- Mais de quarenta e seis mil presos deixaram as cadeias na saidinha de Natal de 2025; cerca de quarenta e quatro mil, cinco mil, voltaram; aproximadamente 1,9 mil não se apresentaram, o que corresponde a quatro por cento do total.
- No Rio de Janeiro, 14 por cento não retornaram (1.868 liberados, 269 sumiram); São Paulo teve o maior número absoluto de foragidos: 1.131 entre 29,2 mil liberados; Tocantins registrou todos os 177 presos voltarem.
- Bahia e Espírito Santo tiveram 8 por cento de não retorno entre os liberados; esses percentuais refletem casos estaduais específicos.
- O levantamento da g1 considerou dados de quinze estados e do Distrito Federal; oito estados não têm saidinha, e Minas Gerais, Paraná e Rondônia não informaram quantos voltaram.
- Em termos legais, o Congresso derrubou veto e restringiu o benefício a estudos e cursos profissionalizantes; o STF ainda não definiu data de julgamento sobre aplicação da lei a crimes ocorridos antes da vigência.
Mais de 46 mil presos deixaram as cadeias do país durante a saidinha de Natal do fim de 2025. Do total, 44,5 mil voltaram aos presídios, enquanto 1,9 mil não se apresentaram. Esse conjunto representa 4% do total liberado. O levantamento é do g1, com base em dados de 15 estados e do DF. MS, PR e RO não informaram reincidência de retornos; oito estados não têm saidinha.
No Rio de Janeiro, a saída temporária teve o maior volume relativo de não retorno: 14% não voltaram entre 1.868 liberados, correspondendo a 269 foragidos. Entre eles, há integrantes de facções e criminosos de alta periculosidade. No caso, informações apontam atuação de organizações como CV e ADA.
Na Bahia e no Espírito Santo, 8% não se apresentaram. Em São Paulo, o maior número absoluto de foragidos foi registrado: 1.131 entre 29,2 mil liberados, equivalendo a 4% do total. Tocantins, por sua vez, é o único estado com todos os 177 presos tendo retornado.
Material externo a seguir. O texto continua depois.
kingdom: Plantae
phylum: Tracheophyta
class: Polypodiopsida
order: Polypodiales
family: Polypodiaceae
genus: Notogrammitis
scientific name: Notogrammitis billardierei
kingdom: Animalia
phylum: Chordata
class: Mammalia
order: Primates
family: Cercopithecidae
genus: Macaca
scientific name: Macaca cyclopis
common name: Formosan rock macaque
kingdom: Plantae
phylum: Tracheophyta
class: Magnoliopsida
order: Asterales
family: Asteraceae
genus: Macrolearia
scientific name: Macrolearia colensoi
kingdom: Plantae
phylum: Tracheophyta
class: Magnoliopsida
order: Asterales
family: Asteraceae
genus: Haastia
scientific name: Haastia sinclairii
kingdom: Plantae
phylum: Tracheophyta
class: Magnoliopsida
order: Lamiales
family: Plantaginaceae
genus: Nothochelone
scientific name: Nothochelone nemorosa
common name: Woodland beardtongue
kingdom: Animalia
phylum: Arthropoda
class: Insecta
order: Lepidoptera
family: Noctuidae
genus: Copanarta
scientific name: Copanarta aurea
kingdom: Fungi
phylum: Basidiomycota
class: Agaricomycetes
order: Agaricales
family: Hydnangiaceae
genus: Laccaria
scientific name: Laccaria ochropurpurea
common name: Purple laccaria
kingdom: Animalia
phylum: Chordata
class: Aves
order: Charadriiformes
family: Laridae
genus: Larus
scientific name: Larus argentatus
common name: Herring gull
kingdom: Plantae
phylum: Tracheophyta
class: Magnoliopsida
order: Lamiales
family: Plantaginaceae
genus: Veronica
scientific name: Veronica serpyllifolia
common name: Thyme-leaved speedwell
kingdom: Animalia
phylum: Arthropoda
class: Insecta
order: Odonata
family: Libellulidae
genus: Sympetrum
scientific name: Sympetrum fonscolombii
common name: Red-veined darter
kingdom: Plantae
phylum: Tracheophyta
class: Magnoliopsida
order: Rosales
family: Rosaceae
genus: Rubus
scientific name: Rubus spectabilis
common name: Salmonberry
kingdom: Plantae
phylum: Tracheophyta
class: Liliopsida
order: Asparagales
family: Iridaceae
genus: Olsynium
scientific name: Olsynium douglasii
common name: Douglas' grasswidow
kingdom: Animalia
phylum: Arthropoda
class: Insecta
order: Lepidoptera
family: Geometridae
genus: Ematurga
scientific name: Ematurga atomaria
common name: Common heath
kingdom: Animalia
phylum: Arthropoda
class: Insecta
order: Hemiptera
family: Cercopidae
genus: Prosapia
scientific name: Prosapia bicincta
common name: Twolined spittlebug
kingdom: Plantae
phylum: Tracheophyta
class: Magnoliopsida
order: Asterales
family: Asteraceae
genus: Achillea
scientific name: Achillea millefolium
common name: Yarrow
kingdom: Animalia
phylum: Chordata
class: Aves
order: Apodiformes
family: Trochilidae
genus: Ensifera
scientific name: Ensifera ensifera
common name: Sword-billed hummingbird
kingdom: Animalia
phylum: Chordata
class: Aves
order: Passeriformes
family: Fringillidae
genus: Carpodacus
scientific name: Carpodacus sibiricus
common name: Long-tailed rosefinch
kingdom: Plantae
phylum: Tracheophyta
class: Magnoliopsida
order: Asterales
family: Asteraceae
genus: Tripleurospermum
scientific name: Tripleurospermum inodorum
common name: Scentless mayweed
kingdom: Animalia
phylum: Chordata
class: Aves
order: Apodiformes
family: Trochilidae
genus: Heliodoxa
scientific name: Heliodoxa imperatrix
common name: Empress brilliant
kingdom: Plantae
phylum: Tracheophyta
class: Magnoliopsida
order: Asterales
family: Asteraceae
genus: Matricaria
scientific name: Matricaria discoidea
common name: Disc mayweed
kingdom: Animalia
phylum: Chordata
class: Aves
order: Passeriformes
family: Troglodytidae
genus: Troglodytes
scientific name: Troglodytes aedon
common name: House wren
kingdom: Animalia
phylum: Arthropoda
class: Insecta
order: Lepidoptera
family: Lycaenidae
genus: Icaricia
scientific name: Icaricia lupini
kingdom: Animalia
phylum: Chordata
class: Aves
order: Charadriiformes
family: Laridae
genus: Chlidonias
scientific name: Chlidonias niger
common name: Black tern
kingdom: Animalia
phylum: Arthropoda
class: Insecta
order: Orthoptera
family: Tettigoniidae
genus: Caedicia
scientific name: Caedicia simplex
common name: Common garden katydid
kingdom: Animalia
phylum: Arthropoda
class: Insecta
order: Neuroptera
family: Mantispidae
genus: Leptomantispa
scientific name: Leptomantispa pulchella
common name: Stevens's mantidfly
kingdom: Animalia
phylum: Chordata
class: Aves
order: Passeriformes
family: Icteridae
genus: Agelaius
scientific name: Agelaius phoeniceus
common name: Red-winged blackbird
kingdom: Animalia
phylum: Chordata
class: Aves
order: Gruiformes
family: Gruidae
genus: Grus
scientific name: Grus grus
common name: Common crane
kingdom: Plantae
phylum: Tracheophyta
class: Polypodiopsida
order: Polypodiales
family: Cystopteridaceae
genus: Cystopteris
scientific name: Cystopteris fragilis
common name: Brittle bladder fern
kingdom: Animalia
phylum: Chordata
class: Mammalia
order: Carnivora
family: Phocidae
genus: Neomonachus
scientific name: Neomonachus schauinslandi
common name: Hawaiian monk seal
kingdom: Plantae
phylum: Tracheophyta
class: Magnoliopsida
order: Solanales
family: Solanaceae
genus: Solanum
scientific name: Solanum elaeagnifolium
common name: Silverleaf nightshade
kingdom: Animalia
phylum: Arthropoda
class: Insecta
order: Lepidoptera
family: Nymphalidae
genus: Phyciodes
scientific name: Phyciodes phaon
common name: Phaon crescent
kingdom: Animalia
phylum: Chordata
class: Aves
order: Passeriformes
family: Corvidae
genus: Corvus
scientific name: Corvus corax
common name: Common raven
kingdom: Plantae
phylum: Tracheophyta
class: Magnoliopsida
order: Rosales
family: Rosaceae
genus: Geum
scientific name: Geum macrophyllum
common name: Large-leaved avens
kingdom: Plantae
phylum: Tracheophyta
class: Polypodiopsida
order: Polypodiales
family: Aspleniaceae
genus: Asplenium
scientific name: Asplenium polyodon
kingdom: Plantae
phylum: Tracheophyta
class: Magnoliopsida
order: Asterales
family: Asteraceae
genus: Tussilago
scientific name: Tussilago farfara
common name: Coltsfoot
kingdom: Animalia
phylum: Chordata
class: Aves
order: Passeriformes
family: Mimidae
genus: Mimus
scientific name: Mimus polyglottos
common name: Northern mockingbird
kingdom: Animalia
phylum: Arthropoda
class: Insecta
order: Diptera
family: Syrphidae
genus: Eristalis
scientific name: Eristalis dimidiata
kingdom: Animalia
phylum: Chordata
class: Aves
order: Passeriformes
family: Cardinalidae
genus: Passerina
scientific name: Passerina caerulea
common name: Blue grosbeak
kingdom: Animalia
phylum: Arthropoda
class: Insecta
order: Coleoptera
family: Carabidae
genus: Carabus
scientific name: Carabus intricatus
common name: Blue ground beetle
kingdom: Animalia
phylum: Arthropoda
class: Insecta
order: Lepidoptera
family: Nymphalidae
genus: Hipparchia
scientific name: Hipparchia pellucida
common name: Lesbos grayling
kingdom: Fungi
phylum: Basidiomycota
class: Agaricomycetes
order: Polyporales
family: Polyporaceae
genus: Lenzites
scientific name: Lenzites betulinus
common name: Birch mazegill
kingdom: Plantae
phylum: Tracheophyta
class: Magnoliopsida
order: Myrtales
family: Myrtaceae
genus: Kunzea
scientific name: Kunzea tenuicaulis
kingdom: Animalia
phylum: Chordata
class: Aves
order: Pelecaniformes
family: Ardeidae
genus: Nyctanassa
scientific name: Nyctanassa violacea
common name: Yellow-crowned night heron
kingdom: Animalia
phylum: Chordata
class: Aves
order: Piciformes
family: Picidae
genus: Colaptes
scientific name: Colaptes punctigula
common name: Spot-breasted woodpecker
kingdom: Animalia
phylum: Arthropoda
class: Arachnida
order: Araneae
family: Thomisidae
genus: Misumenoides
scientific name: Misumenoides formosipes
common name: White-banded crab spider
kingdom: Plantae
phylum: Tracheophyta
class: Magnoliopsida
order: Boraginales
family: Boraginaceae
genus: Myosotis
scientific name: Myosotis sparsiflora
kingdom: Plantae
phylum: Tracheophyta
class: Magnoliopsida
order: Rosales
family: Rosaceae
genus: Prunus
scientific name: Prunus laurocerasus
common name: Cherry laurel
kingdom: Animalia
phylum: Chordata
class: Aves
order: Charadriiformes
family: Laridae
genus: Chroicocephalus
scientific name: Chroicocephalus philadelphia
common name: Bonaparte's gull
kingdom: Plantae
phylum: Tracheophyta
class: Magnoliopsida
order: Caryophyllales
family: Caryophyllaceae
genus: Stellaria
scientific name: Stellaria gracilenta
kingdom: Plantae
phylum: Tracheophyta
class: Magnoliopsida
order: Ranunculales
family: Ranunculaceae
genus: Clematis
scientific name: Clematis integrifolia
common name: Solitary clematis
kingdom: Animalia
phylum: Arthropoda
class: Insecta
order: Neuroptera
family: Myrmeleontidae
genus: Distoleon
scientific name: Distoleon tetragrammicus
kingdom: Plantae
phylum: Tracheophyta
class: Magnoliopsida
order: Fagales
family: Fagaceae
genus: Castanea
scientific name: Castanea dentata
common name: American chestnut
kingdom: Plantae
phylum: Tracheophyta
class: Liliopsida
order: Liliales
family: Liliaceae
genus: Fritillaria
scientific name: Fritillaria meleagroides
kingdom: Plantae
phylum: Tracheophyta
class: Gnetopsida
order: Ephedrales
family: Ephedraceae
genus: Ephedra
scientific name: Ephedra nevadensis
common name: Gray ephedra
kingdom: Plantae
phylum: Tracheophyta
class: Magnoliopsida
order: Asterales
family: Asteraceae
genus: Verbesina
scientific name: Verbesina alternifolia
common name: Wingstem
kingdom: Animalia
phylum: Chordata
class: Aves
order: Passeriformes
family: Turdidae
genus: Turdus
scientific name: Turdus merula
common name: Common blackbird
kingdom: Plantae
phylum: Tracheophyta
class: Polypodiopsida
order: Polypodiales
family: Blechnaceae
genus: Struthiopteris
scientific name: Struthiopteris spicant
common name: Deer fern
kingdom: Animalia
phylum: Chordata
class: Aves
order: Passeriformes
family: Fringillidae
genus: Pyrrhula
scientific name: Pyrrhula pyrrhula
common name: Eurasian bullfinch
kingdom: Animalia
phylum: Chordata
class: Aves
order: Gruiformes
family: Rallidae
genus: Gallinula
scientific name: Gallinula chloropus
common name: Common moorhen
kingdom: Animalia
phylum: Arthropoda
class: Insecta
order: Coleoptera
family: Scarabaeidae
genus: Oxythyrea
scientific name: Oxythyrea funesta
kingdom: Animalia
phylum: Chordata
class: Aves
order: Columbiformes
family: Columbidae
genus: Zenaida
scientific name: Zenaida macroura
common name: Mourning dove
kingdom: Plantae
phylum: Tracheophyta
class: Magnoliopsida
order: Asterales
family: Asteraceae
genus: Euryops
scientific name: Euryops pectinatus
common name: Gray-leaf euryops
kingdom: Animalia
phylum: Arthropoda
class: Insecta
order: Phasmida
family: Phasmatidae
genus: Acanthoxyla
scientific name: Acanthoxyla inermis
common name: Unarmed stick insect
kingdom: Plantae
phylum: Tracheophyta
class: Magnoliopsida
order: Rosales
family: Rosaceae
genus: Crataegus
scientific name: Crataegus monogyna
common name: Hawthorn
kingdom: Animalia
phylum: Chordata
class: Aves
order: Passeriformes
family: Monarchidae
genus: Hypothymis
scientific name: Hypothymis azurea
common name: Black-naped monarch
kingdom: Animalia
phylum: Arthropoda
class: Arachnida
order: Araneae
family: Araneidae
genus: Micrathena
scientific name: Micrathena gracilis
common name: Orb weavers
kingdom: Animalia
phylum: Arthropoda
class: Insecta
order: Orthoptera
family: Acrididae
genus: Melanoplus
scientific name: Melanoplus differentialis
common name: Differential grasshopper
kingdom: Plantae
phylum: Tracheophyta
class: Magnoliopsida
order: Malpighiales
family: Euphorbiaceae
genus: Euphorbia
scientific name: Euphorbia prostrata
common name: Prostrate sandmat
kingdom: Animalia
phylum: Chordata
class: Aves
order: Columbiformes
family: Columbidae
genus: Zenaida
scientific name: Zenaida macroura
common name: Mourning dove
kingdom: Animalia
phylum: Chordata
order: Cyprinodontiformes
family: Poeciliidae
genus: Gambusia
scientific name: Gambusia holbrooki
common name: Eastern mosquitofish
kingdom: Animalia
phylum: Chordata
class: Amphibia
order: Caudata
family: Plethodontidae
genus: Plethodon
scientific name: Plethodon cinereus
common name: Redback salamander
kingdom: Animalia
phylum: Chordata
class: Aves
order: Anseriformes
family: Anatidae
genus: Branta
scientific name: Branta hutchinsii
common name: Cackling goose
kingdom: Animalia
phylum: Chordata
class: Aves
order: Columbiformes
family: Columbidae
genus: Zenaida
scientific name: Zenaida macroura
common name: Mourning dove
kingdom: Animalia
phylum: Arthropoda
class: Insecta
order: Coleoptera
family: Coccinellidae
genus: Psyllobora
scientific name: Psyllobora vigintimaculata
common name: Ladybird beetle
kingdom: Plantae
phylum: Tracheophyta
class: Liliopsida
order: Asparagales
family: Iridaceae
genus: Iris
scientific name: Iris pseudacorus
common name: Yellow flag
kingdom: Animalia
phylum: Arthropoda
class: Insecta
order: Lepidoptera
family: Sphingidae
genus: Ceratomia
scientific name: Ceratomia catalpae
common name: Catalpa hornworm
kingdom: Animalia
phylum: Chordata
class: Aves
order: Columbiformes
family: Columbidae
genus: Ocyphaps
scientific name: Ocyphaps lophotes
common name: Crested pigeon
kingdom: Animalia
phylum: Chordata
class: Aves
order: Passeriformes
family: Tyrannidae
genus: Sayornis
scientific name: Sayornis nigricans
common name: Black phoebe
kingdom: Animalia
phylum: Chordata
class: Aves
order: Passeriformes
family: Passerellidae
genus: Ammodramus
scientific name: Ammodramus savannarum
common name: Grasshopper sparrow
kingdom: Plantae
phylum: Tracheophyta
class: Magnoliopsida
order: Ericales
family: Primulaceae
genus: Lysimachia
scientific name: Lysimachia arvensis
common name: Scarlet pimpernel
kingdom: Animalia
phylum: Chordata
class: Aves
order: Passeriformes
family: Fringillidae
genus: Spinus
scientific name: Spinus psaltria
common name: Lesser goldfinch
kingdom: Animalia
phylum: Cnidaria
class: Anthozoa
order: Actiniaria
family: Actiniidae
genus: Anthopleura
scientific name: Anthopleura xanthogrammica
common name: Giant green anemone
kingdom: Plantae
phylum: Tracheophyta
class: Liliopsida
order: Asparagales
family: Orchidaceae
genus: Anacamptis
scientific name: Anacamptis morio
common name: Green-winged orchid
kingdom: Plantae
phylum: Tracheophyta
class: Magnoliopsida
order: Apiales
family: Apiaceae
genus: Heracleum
A saidinha beneficia presos em regime semiaberto que trabalham ou estudam, desde que estejam em bom comportamento e tenham cumprido parte da pena. Não há direito a quem comete crimes hediondos ou com grave violência.
Legislação e impactos
O Congresso aprovou, em maio de 2024, o fim das saidinhas para visitas à família ou atividades de ressocialização, restringindo o benefício apenas a quem sai para estudar ou fazer cursos. O presidente vetou, mas o veto foi derrubado pelos parlamentares.
Segundo o artigo 5º da Constituição, a lei penal mais pesada não pode retroagir para crimes cometidos antes de sua vigência. Assim, apenas quem foi condenado após a promulgação perde o direito, conforme avaliação de juristas. O STF ainda não marcou data para julgar o tema.
Entre os casos no Rio, 269 foragidos incluem integrantes de facções como o CV. Em relação aos 259 foragidos no estado, parte significativa pertence a organizações criminais, o que reforça a leitura de risco associada à saidinha.